Hinter den angebotenen Coachings stecken dann oftmals nur voraufgezeichnete Videos und Gruppen-Zoom-Sitzungen, bei denen banale Binsenweisheiten zum Besten gegeben werden. „Dafür kassieren diese Coaches aber Tausende Euro pro Teilnehmerin und Teilnehmer“, so Schranz.

Vorsicht bei „Sofortlösungen“

Wer auf der Suche nach einem seriösen Coach ist, sollte sich vor allem nicht finden lassen, raten die Experten, sondern aktiv nach einem Coach suchen. Ein unseriöses Warnsignal seien „Sofortlösungen“ und absolute Heilsversprechen, meint dazu Stephan: „Aussagen wie: ‚Ich garantiere dir, dass du in drei Monaten so glücklich, so erfolgreich, so gesund bist, wie noch nie in deinem Leben.‘ Das ist ein absolutes Zeichen von mangelnder Seriosität – egal um welches Thema es geht.“

Auch wie das erste Coaching, die erste Sitzung abläuft, sage bereits viel über einen Coach aus. „Das sollte beim ersten Mal immer eine Art abtasten und kennenlernen sein, bei dem beide Seiten schauen können, ob denn die Chemie überhaupt passt. Wenn da ein Coach gleich den vollen Stundensatz verrechnet, würde ich schon vorsichtig werden“, so der Universitätsprofessor.

Hilfe und Rechtsberatung im Schadensfall

Außerdem sollte man sich bei der Wahl eines Coaches vorab über dessen Ausbildung informieren, auf mögliche Zertifikate und Gütesiegel achten und sich bei einem Dachverband erkundigen, rät Tomaschek. Mitglieder des Österreichischen Dachverbandes für Coaching etwa müssen für eine Mitgliedschaft einen Ausbildungsnachweis erbringen.

Auch der VKI bietet seine Hilfe und Unterstützung an, bevor diverse Verträge mit Coaches abgeschlossen werden. „Aber auch wenn man bereits etwas unterschrieben hat, gibt es noch Handlungsspielraum. Ich rate jedem, eine Rechtsberatung einzuholen.
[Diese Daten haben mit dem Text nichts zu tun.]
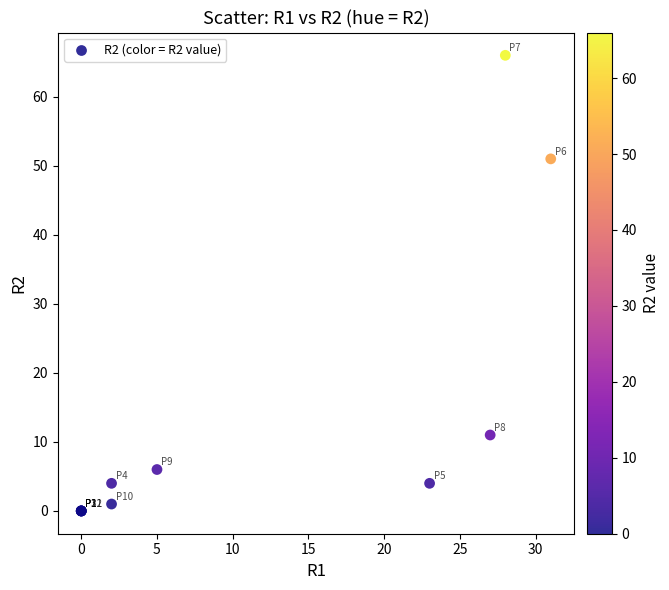

What Y value in the scatter plot is closest to 33?

51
Oft stellt sich dann heraus, dass der Vertrag zum Beispiel gar nicht rechtskonform abgeschlossen wurde, und man hat gute Chancen, sein Geld zurückzubekommen“, sagt Schranz.

Experten: Markt noch lange nicht gesättigt

Der Trend, sich und sein Leben coachen zu lassen, stammt ursprünglich aus den USA. Aber Länder in Westeuropa und Südamerika holen auf – das belegt auch die aktuelle, internationale Studie der International Coach Federation (IFC) für das Jahr 2022.

Besonders das Businesscoaching sei längst nicht mehr nur der obersten Führungsetage vorbehalten, sagt Stephan. „Es wurde zu einem anerkannten Instrument in der Personalentwicklung, und es gibt mittlerweile viel Coaching im Bereich des mittleren Managements oder sogar bei einzelnen Mitarbeitern mit besonderen Arbeitsaufgaben oder Bereichen.“ Und der Markt werde weiter wachsen. Davon geht auch Tomaschek aus.

Eine Sättigung sei noch lange nicht erreicht. „Denn wenn man sich die absoluten Zahlen ansieht, sieht man, dass besonders im Businesscoaching noch viel Luft nach oben ist. Nur zwei bis drei Prozent der Führungskräfte in Österreich werden derzeit professionell gecoacht. Also der Markt ist noch bei Weitem nicht erschöpft. Die Wachstumszahlen sind seit Jahren im zweistelligen Bereich.“ Auch für 2023 gehen Expertinnen und Experten davon aus, dass die Branche in Österreich um mindestens weitere zehn Prozent wachsen wird.